Activity ->
Rewrite the listing from its first line through the line containing "Maklumat Pengadu", with "Ekran" swapped for "Display" and nothing else changed. Leave out the pictures.

# # # # # # #

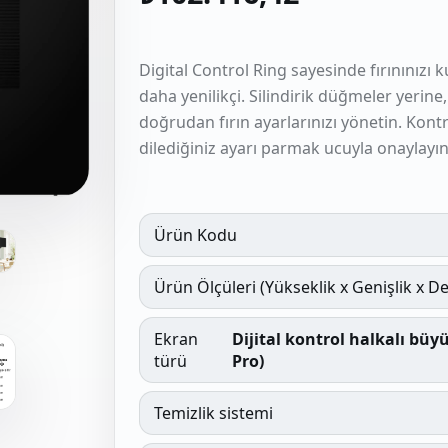
Digital Control Ring sayesinde fırınınız
daha yenilikçi. Silindirik düğmeler yerin
doğrudan fırın ayarlarınızı yönetin. Kont
dilediğiniz ayarı parmak ucuyla onaylayın
Ürün Kodu
Ürün Ölçüleri (Yükseklik x Genişlik x De
Ekran
Dijital kontrol halkalı bü
türü
Pro)
Temizlik sistemi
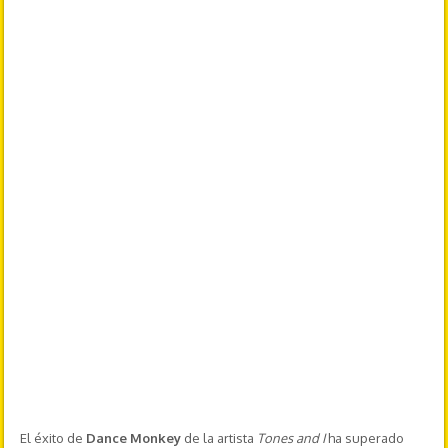
El éxito de
Dance Monkey
de la artista
Tones and I
ha superado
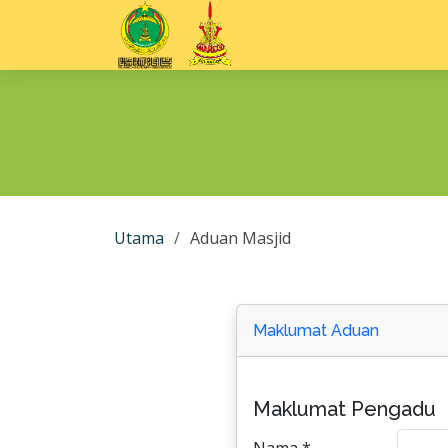
Utama
Aduan Masjid
Maklumat Aduan
Maklumat Pengadu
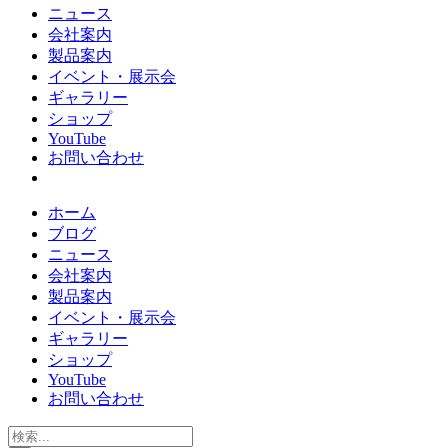
ニュース
会社案内
製品案内
イベント・展示会
ギャラリー
ショップ
YouTube
お問い合わせ
ホーム
ブログ
ニュース
会社案内
製品案内
イベント・展示会
ギャラリー
ショップ
YouTube
お問い合わせ
検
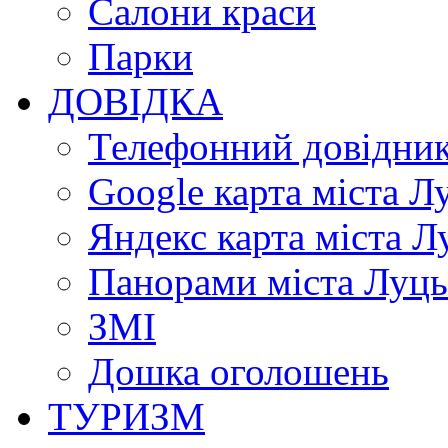
Салони краси
Парки
ДОВІДКА
Телефонний довідни
Google карта міста Л
Яндекс карта міста Л
Панорами міста Луц
ЗМІ
Дошка оголошень
ТУРИЗМ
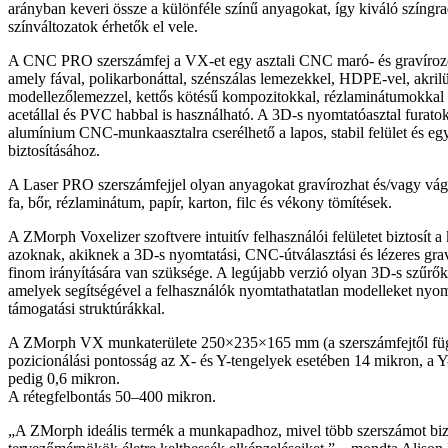
arányban keveri össze a különféle színű anyagokat, így kiváló színgr
színváltozatok érhetők el vele.
A CNC PRO szerszámfej a VX-et egy asztali CNC maró- és gravírozó
amely fával, polikarbonáttal, szénszálas lemezekkel, HDPE-vel, akril
modellezőlemezzel, kettős kötésű kompozitokkal, rézlaminátumok
acetállal és PVC habbal is használható. A 3D-s nyomtatóasztal furatokk
alumínium CNC-munkaasztalra cserélhető a lapos, stabil felület és egy
biztosításához.
A Laser PRO szerszámfejjel olyan anyagokat gravírozhat és/vagy vágh
fa, bőr, rézlaminátum, papír, karton, filc és vékony tömítések.
A ZMorph Voxelizer szoftvere intuitív felhasználói felületet biztosít 
azoknak, akiknek a 3D-s nyomtatási, CNC-útválasztási és lézeres gra
finom irányítására van szüksége. A legújabb verzió olyan 3D-s szűrőke
amelyek segítségével a felhasználók nyomtathatatlan modelleket nyomt
támogatási struktúrákkal.
A ZMorph VX munkaterülete 250×235×165 mm (a szerszámfejtől fü
pozicionálási pontosság az X- és Y-tengelyek esetében 14 mikron, a Y
pedig 0,6 mikron.
A rétegfelbontás 50–400 mikron.
„A ZMorph ideális termék a munkapadhoz, mivel több szerszámot bizt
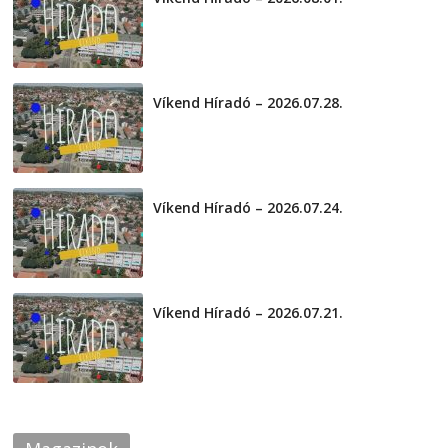
2026-08-01
Víkend Híradó – 2026.07.28.
2026-07-29
Víkend Híradó – 2026.07.24.
2026-07-24
Víkend Híradó – 2026.07.21.
2026-07-21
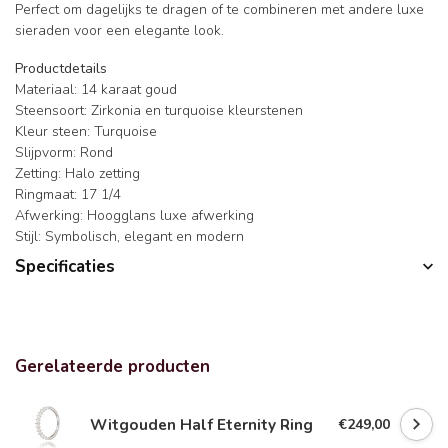
Perfect om dagelijks te dragen of te combineren met andere luxe
sieraden voor een elegante look.
Productdetails
Materiaal: 14 karaat goud
Steensoort: Zirkonia en turquoise kleurstenen
Kleur steen: Turquoise
Slijpvorm: Rond
Zetting: Halo zetting
Ringmaat: 17 1/4
Afwerking: Hoogglans luxe afwerking
Stijl: Symbolisch, elegant en modern
Specificaties
Gerelateerde producten
Witgouden Half Eternity Ring
€249,00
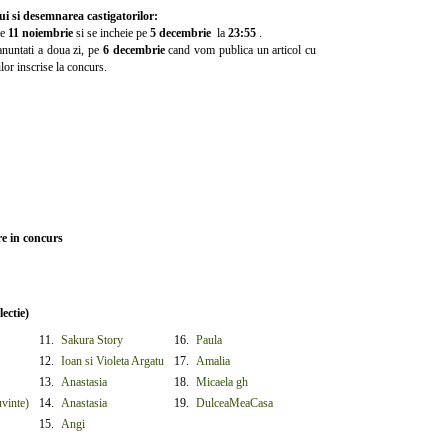
i si desemnarea castigatorilor:
pe
11 noiembrie
si se incheie pe
5 decembrie
la
23:55
.
 anuntati a doua zi, pe
6 decembrie
cand vom publica un articol cu
ilor inscrise la concurs.
re in concurs
ectie)
11.
Sakura Story
16.
Paula
12.
Ioan si Violeta Argatu
17.
Amalia
13.
Anastasia
18.
Micaela gh
vinte)
14.
Anastasia
19.
DulceaMeaCasa
15.
Angi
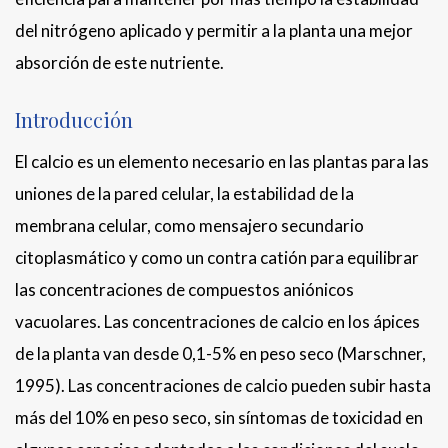
del nitrógeno aplicado y permitir a la planta una mejor
absorción de este nutriente.
Introducción
El calcio es un elemento necesario en las plantas para las
uniones de la pared celular, la estabilidad de la
membrana celular, como mensajero secundario
citoplasmático y como un contra catión para equilibrar
las concentraciones de compuestos aniónicos
vacuolares. Las concentraciones de calcio en los ápices
de la planta van desde 0,1-5% en peso seco (Marschner,
1995). Las concentraciones de calcio pueden subir hasta
más del 10% en peso seco, sin síntomas de toxicidad en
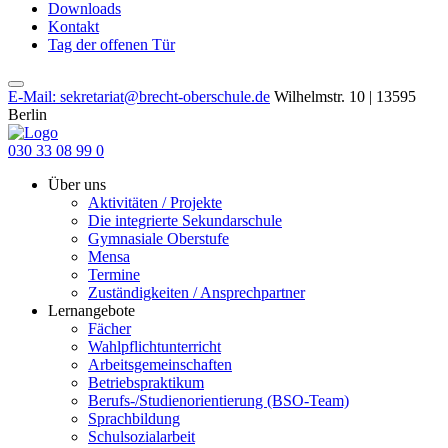
Downloads
Kontakt
Tag der offenen Tür
E-Mail: sekretariat@brecht-oberschule.de
Wilhelmstr. 10 | 13595
Berlin
030 33 08 99 0
Über uns
Aktivitäten / Projekte
Die integrierte Sekundarschule
Gymnasiale Oberstufe
Mensa
Termine
Zuständigkeiten / Ansprechpartner
Lernangebote
Fächer
Wahlpflichtunterricht
Arbeitsgemeinschaften
Betriebspraktikum
Berufs-/Studienorientierung (BSO-Team)
Sprachbildung
Schulsozialarbeit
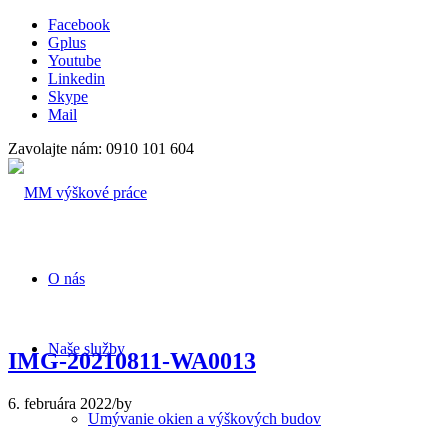
Facebook
Gplus
Youtube
Linkedin
Skype
Mail
Zavolajte nám: 0910 101 604
O nás
Naše služby
IMG-20210811-WA0013
6. februára 2022
/
by
Umývanie okien a výškových budov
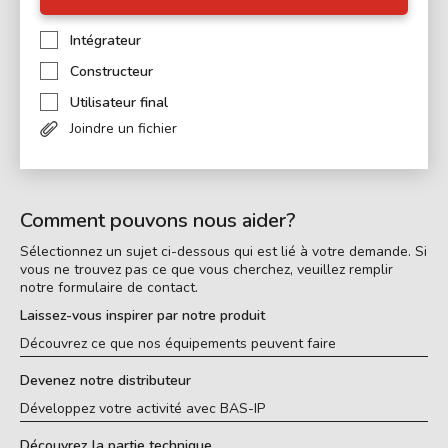
Intégrateur
Constructeur
Utilisateur final
Joindre un fichier
Comment pouvons nous aider?
Sélectionnez un sujet ci-dessous qui est lié à votre demande. Si
vous ne trouvez pas ce que vous cherchez, veuillez remplir
notre formulaire de contact.
Laissez-vous inspirer par notre produit
Découvrez ce que nos équipements peuvent faire
Devenez notre distributeur
Développez votre activité avec BAS-IP
Découvrez la partie technique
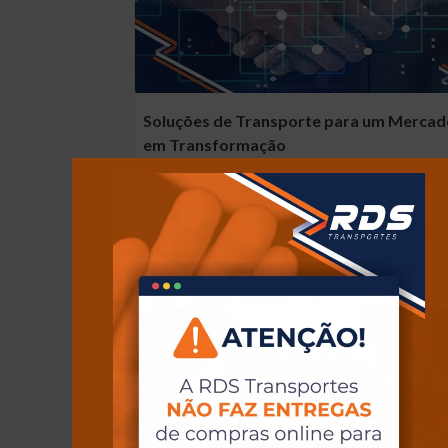
Soluções de Transporte para um Merca
em Transformação
O transporte rodoviário de cargas no Brasil
está passando por uma transformação
significativa. Em um mercado cada vez mais
competitivo,…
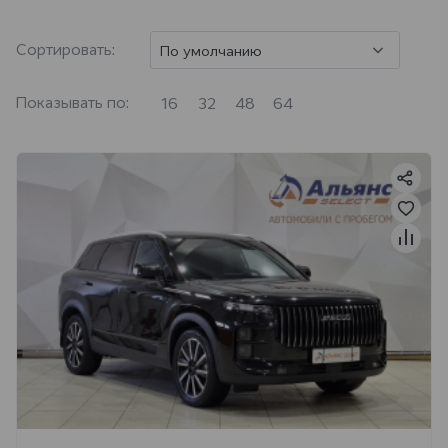
Сортировать:
По умолчанию
Показывать по:
16
32
48
64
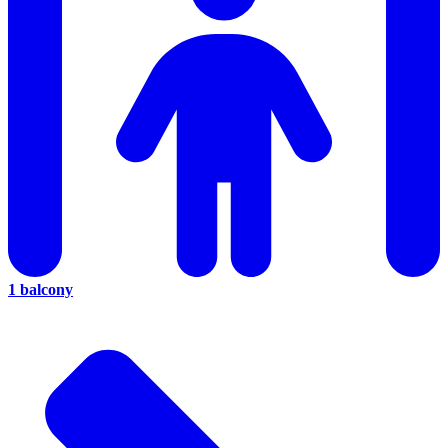
1 balcony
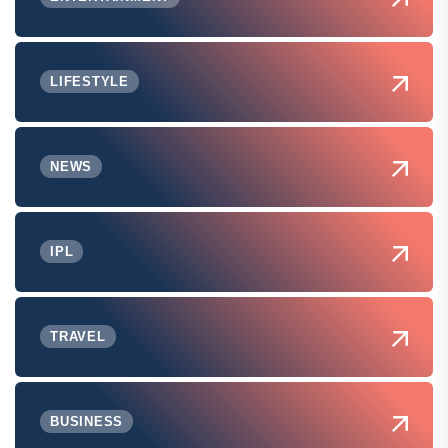
LIFESTYLE
NEWS
IPL
TRAVEL
BUSINESS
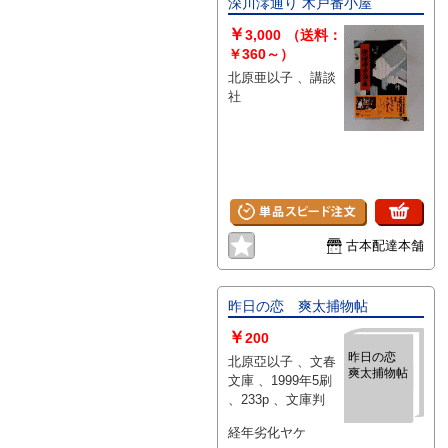
深川澪通り 木戸番小屋
￥
3,000
（送料：
￥360～）
北原亜以子 、講談
社
古本配達本舗
昨日の恋 爽太捕物帖
￥
200
昨日の恋
北原亞以子 、文春
爽太捕物帖
文庫 、1999年5刷
、233p 、文庫判
経年劣化ヤケ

# # # # # # #

Output for this task ->
Digital Control Ring sayesinde fırınınız
daha yenilikçi. Silindirik düğmeler yerin
doğrudan fırın ayarlarınızı yönetin. Kont
dilediğiniz ayarı parmak ucuyla onaylayın
Ürün Kodu
Ürün Ölçüleri (Yükseklik x Genişlik x De
Display
Dijital kontrol halkalı bü
türü
Pro)
Temizlik sistemi
El éxito de
Dance Monkey
de la artista
Tones and I
ha superado
Utama
Aduan Masjid
Maklumat Aduan
Maklumat Pengadu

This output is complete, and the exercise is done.